Worse still is the political tool the People's Temple had become before many of its members left California. Jim Jones became the late George Moscone's Housing Authority Commissioner in San Francisco two years ago because he could, on six hours' notice, produce two or three thousand obedient bodies to flesh out a campaign rally or go door-to-door with literature. His services apparently went to the politico willing to do the most in return. Jones could deliver, even if his political army was somehow reminiscent of Nixon's Youth in 1972, that wonderful army that would begin spontaneous cheering at 9:28 and spontaneously stop at 9:33, when the Trickster would spontaneously appear. If you didn't believe it was spontaneous, you could look at their mimeographed schedules--it said so right there. Of course, there's nothing new about staged politics, but the use of ostensibly religious groups as campaign auxiliaries and political chips somehow menaces.

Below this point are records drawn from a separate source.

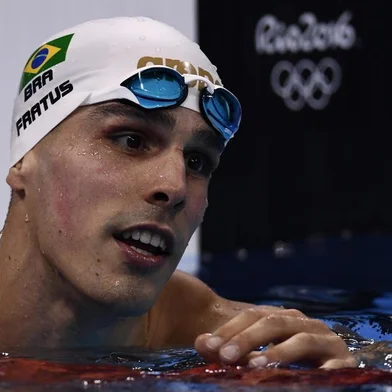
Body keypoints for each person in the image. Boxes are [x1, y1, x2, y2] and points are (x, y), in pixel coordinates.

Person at [0, 16, 356, 369]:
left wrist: (349, 375)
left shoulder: (237, 347)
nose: (175, 186)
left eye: (198, 162)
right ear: (24, 160)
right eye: (131, 141)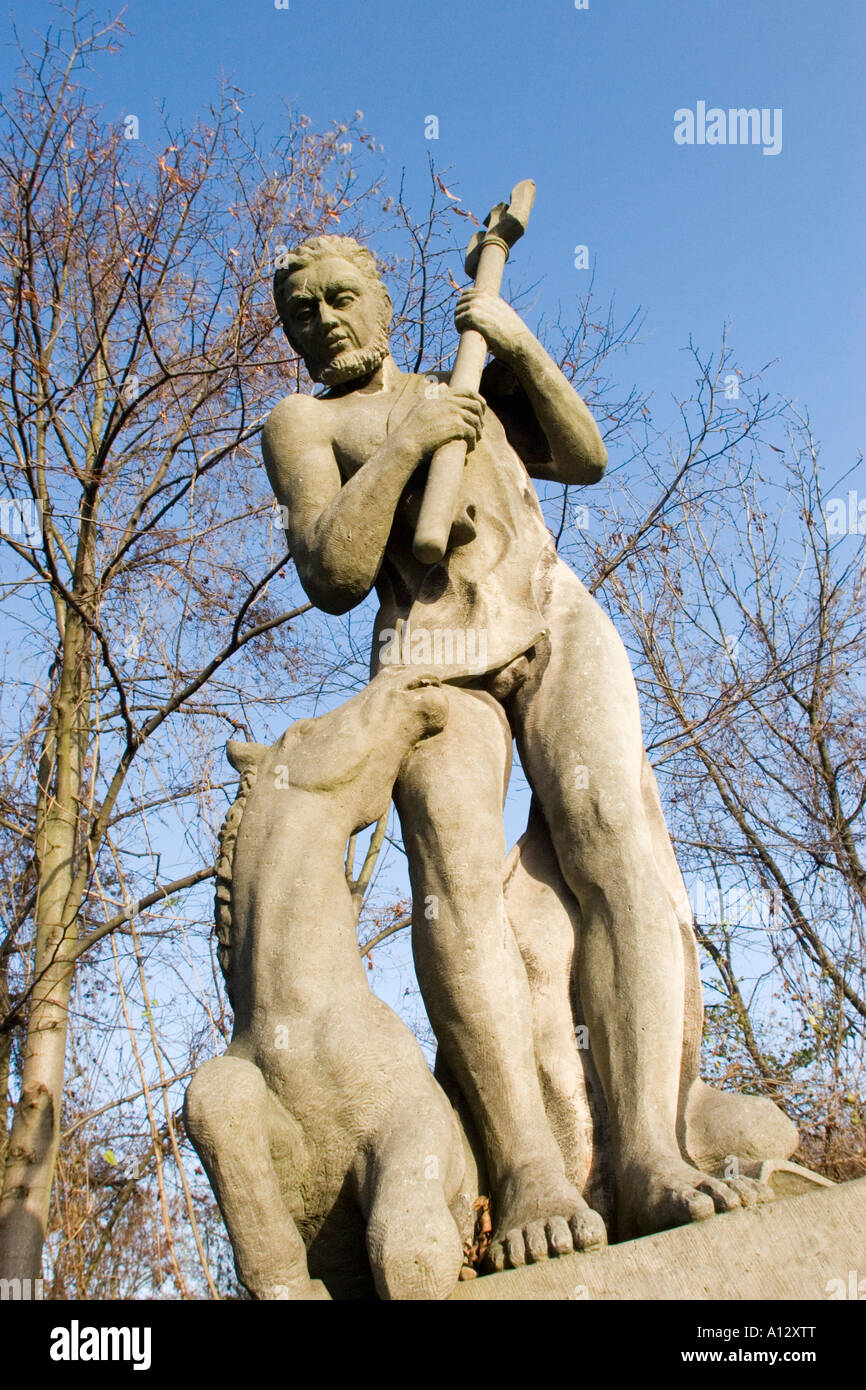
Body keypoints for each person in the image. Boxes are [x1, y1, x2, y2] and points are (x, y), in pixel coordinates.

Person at [261, 234, 770, 1269]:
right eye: (302, 312)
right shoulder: (302, 422)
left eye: (340, 297)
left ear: (383, 298)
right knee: (455, 883)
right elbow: (332, 569)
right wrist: (408, 447)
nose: (325, 321)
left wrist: (516, 346)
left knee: (616, 846)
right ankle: (529, 1164)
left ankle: (646, 1152)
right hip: (433, 660)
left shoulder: (475, 386)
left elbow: (584, 455)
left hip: (549, 619)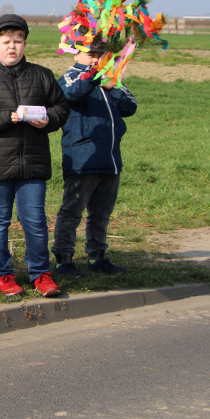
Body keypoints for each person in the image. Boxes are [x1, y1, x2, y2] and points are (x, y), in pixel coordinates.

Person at [0, 14, 69, 298]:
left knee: (34, 220)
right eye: (6, 42)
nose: (12, 47)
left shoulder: (41, 75)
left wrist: (49, 120)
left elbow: (61, 108)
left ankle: (41, 274)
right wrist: (7, 117)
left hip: (33, 163)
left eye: (18, 41)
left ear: (24, 44)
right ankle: (2, 274)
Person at [52, 43, 137, 276]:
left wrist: (114, 85)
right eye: (91, 54)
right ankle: (63, 258)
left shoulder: (108, 79)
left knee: (101, 212)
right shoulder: (71, 77)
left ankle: (97, 257)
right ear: (76, 53)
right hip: (82, 159)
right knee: (72, 211)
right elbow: (70, 93)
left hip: (110, 159)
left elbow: (131, 106)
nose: (96, 59)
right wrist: (93, 75)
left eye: (101, 55)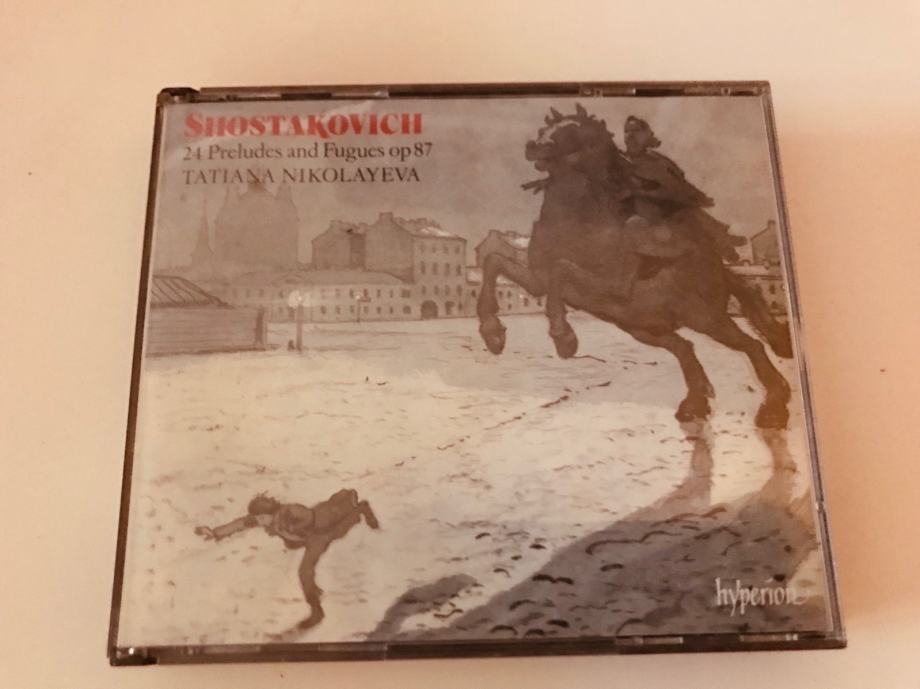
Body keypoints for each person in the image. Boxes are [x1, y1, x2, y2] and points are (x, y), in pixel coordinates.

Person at [195, 488, 380, 634]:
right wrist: (215, 533)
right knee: (304, 570)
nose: (259, 522)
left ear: (271, 512)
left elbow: (309, 516)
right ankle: (315, 599)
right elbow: (241, 523)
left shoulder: (291, 511)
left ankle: (360, 507)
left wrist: (290, 526)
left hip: (320, 533)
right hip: (303, 537)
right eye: (258, 519)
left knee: (342, 525)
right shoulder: (264, 519)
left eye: (262, 518)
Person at [620, 116, 745, 262]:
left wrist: (697, 196)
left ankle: (722, 242)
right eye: (627, 131)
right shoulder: (619, 159)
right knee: (685, 215)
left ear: (646, 134)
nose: (630, 135)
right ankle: (722, 242)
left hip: (666, 205)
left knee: (691, 213)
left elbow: (678, 182)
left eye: (636, 131)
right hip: (639, 208)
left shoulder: (657, 160)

Brief, staccato bursts of things everyone fears but is unable to do anything about appeared in Guyana last week. The events rankled of third-world terrorism, possible mercenary involvement (in the airstrip murders), government corruption and laziness, both on the part of Guyana and the United States. The presence of conspiracy-man Mark Lane as Jones's attorney, warning that Ryan's investigation would have disastrous results, even adds heat to the conspiracy theories. One gets the nagging feeling that all of these seemingly random things are tied up somehow, but in fact they aren't, at least not in any discernable pattern.

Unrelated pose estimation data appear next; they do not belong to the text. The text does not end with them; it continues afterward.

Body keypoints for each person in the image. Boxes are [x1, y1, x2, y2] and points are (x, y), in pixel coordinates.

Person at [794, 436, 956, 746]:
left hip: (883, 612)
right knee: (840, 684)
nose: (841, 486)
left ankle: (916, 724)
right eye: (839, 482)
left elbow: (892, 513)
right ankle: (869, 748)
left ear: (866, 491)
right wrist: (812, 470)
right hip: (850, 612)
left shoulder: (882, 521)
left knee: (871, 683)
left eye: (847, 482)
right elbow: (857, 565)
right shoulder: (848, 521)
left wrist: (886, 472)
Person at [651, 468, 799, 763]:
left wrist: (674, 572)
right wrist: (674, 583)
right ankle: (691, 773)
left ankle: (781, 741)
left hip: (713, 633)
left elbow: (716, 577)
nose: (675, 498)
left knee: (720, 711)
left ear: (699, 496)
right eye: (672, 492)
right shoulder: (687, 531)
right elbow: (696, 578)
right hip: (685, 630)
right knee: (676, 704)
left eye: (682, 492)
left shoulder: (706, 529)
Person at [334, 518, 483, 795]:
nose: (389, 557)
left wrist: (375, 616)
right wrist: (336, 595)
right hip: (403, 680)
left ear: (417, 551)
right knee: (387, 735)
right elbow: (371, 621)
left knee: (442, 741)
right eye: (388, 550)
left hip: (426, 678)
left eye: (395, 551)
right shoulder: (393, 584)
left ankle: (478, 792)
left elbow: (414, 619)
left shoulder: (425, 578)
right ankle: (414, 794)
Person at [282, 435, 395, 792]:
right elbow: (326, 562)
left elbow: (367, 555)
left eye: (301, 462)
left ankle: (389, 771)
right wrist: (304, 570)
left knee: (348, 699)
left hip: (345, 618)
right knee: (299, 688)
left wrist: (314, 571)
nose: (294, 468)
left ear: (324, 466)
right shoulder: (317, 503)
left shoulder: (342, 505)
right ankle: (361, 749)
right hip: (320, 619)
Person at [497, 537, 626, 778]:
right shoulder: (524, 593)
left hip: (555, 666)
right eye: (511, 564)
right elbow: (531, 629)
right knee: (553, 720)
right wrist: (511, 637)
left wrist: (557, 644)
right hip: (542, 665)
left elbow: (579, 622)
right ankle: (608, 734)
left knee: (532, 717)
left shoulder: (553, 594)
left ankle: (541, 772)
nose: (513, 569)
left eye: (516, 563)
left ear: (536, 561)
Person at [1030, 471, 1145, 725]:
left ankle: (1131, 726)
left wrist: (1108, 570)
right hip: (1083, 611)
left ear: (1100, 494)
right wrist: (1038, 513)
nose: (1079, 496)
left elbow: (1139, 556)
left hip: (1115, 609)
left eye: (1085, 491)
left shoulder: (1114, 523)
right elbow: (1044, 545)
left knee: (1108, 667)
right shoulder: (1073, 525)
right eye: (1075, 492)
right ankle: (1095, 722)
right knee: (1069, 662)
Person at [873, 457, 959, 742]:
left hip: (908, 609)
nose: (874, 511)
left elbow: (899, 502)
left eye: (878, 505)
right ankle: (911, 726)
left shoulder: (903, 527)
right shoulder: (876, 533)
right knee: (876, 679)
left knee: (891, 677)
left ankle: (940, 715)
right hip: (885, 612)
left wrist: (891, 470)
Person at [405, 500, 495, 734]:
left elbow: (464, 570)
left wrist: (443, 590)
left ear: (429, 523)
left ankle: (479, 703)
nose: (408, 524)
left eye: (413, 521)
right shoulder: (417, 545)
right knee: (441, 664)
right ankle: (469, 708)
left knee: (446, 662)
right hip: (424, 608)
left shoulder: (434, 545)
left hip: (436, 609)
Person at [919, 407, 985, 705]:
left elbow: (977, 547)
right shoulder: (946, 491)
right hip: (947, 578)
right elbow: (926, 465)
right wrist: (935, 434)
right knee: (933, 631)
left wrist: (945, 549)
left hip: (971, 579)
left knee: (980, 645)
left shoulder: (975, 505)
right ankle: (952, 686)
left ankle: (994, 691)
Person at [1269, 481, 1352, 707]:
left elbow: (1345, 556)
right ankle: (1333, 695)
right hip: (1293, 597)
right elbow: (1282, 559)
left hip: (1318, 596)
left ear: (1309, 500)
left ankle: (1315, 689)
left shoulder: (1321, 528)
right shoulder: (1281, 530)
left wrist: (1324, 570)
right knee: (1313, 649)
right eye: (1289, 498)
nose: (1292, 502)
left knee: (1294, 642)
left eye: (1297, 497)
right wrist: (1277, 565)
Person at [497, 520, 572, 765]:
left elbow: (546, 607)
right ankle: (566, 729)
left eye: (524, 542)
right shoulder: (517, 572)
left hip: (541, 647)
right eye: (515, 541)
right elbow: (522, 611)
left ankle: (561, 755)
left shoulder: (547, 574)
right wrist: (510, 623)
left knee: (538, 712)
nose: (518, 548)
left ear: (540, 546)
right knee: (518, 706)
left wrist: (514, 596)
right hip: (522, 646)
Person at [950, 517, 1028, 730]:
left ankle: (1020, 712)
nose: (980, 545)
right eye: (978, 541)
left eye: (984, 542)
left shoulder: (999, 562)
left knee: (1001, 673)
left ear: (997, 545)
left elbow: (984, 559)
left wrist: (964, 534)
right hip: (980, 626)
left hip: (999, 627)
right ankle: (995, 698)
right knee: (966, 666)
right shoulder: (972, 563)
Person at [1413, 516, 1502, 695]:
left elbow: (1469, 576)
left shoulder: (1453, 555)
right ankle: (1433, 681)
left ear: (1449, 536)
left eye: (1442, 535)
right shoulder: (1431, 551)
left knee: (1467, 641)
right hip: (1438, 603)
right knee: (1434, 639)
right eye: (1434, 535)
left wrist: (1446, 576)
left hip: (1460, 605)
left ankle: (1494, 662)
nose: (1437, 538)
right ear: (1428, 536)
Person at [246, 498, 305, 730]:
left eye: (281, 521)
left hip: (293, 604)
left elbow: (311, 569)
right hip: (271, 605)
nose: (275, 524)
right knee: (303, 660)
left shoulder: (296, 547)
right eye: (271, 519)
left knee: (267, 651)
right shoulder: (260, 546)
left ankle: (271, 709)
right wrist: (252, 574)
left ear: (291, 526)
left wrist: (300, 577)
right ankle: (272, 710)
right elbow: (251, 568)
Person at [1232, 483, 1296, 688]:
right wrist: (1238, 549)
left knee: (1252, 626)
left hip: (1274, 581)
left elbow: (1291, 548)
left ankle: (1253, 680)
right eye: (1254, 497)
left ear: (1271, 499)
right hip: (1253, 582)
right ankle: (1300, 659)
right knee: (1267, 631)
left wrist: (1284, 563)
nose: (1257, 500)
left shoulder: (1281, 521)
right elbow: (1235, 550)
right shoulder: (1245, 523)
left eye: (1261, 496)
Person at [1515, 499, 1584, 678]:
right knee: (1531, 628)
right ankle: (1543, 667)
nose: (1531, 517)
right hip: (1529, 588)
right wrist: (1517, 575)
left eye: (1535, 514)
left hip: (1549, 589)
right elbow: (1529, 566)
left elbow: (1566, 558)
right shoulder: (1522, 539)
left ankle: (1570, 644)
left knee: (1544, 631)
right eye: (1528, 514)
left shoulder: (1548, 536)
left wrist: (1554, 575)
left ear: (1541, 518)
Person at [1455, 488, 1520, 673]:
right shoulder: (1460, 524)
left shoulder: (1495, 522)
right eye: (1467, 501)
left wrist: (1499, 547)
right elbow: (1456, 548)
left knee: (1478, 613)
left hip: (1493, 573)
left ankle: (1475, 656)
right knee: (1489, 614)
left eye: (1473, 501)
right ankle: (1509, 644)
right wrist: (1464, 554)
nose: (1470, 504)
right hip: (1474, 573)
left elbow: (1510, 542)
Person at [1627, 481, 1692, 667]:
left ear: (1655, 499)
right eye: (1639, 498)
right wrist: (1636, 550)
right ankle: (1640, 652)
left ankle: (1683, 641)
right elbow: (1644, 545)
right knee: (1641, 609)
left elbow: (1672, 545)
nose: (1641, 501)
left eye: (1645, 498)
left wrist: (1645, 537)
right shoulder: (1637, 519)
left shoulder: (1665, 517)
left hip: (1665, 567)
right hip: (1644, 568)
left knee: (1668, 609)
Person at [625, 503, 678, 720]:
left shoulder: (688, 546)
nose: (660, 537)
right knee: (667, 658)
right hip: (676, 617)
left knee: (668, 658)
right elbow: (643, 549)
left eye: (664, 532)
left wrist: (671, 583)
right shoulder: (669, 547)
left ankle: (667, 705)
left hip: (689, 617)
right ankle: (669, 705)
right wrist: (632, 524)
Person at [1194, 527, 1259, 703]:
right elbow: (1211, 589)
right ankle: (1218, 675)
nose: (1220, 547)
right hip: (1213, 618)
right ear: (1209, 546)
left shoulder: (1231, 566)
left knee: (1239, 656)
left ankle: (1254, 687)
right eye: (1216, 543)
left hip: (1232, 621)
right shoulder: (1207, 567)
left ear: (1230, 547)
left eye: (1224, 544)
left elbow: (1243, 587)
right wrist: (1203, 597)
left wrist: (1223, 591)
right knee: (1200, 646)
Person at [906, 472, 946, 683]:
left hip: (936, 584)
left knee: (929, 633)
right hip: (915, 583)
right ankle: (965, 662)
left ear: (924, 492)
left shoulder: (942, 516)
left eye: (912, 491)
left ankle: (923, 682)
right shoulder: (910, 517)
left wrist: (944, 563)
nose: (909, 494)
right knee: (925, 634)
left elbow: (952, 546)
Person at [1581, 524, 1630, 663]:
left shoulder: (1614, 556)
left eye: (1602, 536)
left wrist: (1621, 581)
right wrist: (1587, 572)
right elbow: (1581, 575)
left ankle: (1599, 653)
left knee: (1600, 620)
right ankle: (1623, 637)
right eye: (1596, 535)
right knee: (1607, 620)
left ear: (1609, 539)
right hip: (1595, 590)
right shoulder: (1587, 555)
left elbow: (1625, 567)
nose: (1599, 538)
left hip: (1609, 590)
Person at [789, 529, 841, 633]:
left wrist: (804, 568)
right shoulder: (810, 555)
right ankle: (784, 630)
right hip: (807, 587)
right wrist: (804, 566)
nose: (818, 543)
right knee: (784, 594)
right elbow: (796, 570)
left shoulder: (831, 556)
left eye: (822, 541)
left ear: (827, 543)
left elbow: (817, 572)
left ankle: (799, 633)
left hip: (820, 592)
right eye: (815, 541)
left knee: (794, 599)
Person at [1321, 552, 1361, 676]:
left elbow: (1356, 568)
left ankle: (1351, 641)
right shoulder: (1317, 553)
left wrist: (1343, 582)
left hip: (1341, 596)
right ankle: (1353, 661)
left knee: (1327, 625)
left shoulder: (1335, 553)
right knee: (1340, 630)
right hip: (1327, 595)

THE SPECULATION about Jonestown will continue for some months to come, but no answers will be found, no sweeping conclusions reached. In many respects there is nothing more to say. But as long as the image of 900 bodies, piled layer upon layer on the damp ground, persists in our consciousness, there can be no forgetting Jonestown. And while the direct responsibility for all those needless deaths lies with the madman Jim Jones, most everyone will be able to duck the broader responsibility which indicts our entire society for spawning such a monster. By now Jim Jones's ashes have been scattered at sea off the Delaware coast, the bodies of the dead are mostly buried. But the image refuses to go away; the clear defiance of sanity on a mass scale is even more upsetting than the deaths themselves, in many ways.
Until last week, no one would have seriously equated men with lemmings. But now the lemmings would seem to have the better side of the comparison, for they kill themselves en masse for subconscious, biologically-inspired reasons. Twentieth-century man, lacking any such justification, has finally managed to do away with himself in large groups. The Jonestown affair surely marks an isolated incident, but the promise it holds for the future of our social fabric is merely a grim joke.